• _INFORMATION SUPPLIED_:
***
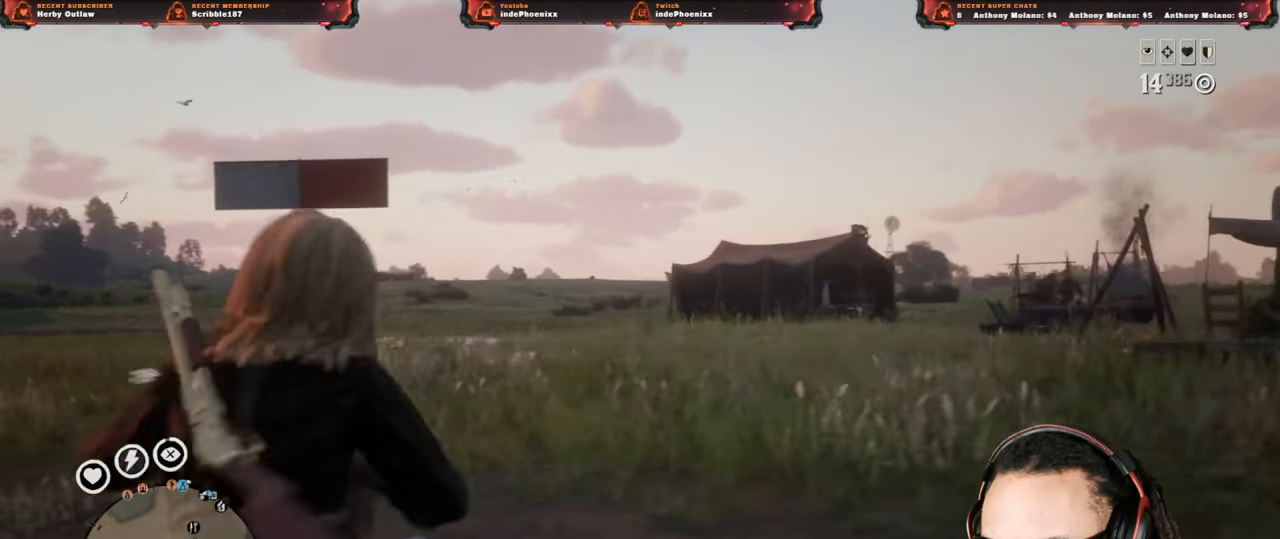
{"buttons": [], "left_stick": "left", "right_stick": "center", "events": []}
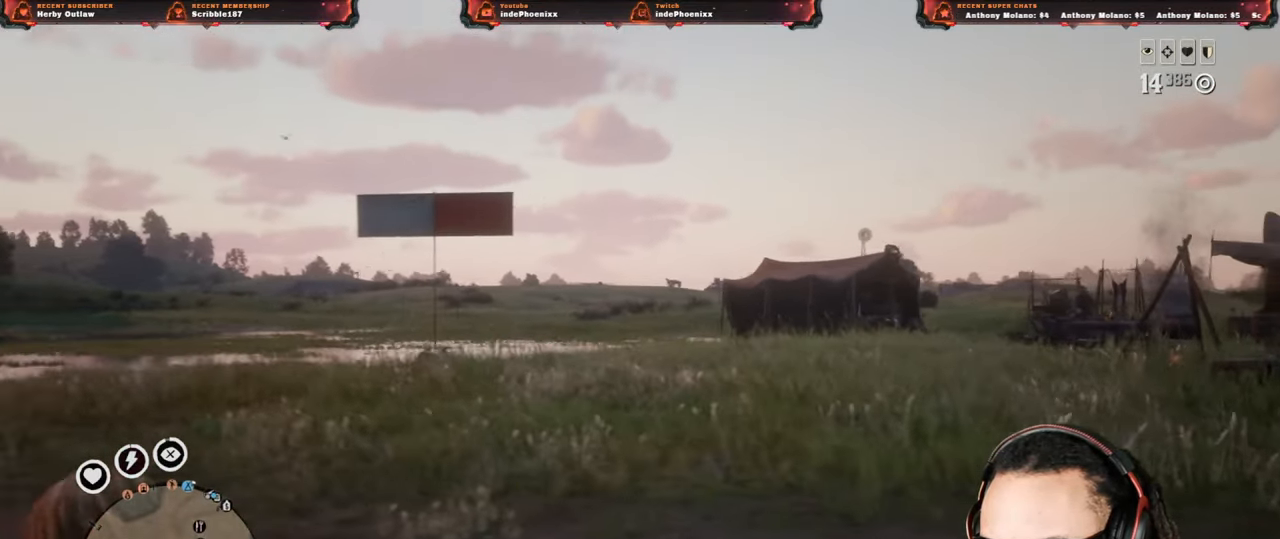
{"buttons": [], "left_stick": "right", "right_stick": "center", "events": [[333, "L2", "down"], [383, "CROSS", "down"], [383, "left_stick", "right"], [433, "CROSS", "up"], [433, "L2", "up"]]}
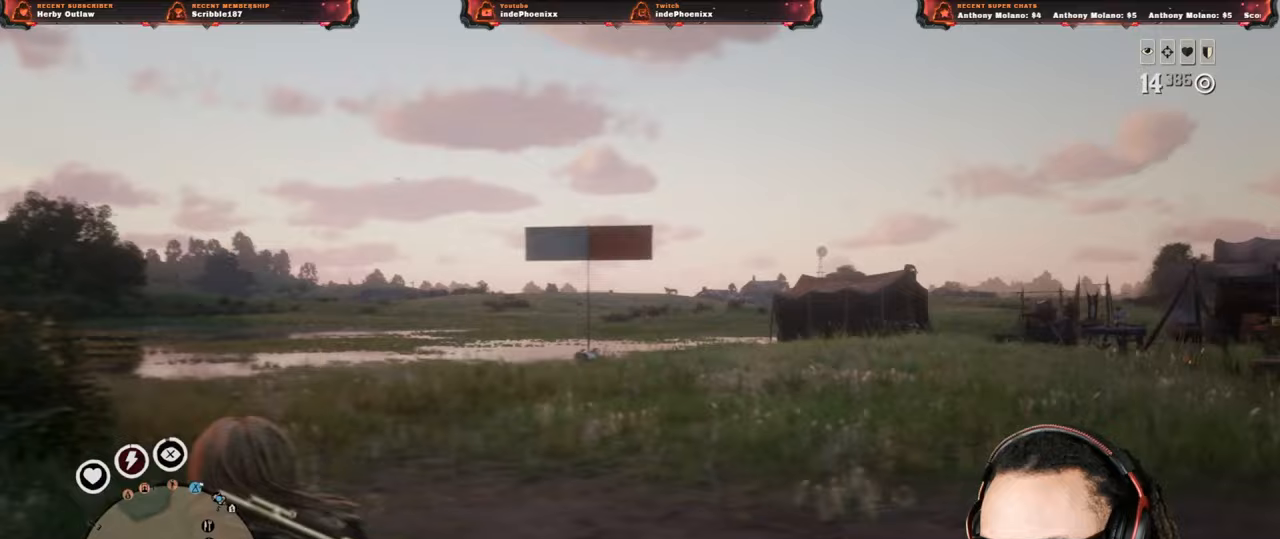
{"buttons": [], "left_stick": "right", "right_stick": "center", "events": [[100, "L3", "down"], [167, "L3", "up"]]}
***
• _PROBLEM_: Could you please return each line of the material exactly, dropping the pictures?

• _EXERCISE RESULT_:
{"buttons": [], "left_stick": "left", "right_stick": "center", "events": []}
{"buttons": [], "left_stick": "right", "right_stick": "center", "events": [[333, "L2", "down"], [383, "CROSS", "down"], [383, "left_stick", "right"], [433, "CROSS", "up"], [433, "L2", "up"]]}
{"buttons": [], "left_stick": "right", "right_stick": "center", "events": [[100, "L3", "down"], [167, "L3", "up"]]}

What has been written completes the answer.